===== Document extract =====

We offer a suite of proprietary business-to-business software tools that are meant to drive user engagement through gamification and rewards. These tools allow our partners to offer in-game prizing and rewards, including merchandise, coupons, digital goods, and sweepstakes entries — inside their websites, their venues, or their streaming media content.

 

Our customers are mostly sports teams, venues, and advertising agencies, who typically use our products as part of their live events or as part of an advertising campaign with the goal of engaging fans, increasing consented first-party data, and increasing sales. At December 31, 2023 and at September 30, 2024, we had five and one active customers due to the decrease in our sales force.

 

Our products and games are designed so that end users of our products can earn prizes by registering on our system and completing in-content challenges like trivia, polls, or casual mobile games. Players can use our system to play a variety of games and earn a wide range of prize types provided by advertisers and sponsors. Our products include our in-venue XEO and Filter Fan Cam products for live events, and our new stand-alone “Winfinite” product that can be used by brands, advertising agencies, and content partners to reach potential customers outside of sports venues, on mobile devices. We also have an IP portfolio that could create future licensing and product development opportunities including our recently allowed Artificial Intelligence (“AI”) and Machine Learning (“ML”) series of patent claims.

=====

Assignment 1: From the company description, echo the passage starting with "Our products and" and going on through "of patent claims.".
Assignment 2: Which of the company's products does the company description name as in-venue products for live events?
Assignment 3: According to the company description, why did the company go from five active customers at December 31, 2023 to one at September 30, 2024?
The material has nothing to do with the company description.

===== Dataset records =====

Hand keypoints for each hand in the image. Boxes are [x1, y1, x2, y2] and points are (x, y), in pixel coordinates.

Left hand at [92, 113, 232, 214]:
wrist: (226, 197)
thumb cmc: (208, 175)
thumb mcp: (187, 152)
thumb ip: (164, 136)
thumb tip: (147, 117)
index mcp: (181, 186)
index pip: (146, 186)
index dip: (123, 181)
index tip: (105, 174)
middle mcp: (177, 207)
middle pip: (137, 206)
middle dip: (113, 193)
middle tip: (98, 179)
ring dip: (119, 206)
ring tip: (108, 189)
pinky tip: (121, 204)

=====

Your response 1:
Our products and games are designed so that end users of our products can earn prizes by registering on our system and completing in-content challenges like trivia, polls, or casual mobile games. Players can use our system to play a variety of games and earn a wide range of prize types provided by advertisers and sponsors. Our products include our in-venue XEO and Filter Fan Cam products for live events, and our new stand-alone “Winfinite” product that can be used by brands, advertising agencies, and content partners to reach potential customers outside of sports venues, on mobile devices. We also have an IP portfolio that could create future licensing and product development opportunities including our recently allowed Artificial Intelligence (“AI”) and Machine Learning (“ML”) series of patent claims.

Your response 2: XEO and Filter Fan Cam.

Your response 3: The drop in active customers was due to the decrease in the company's sales force.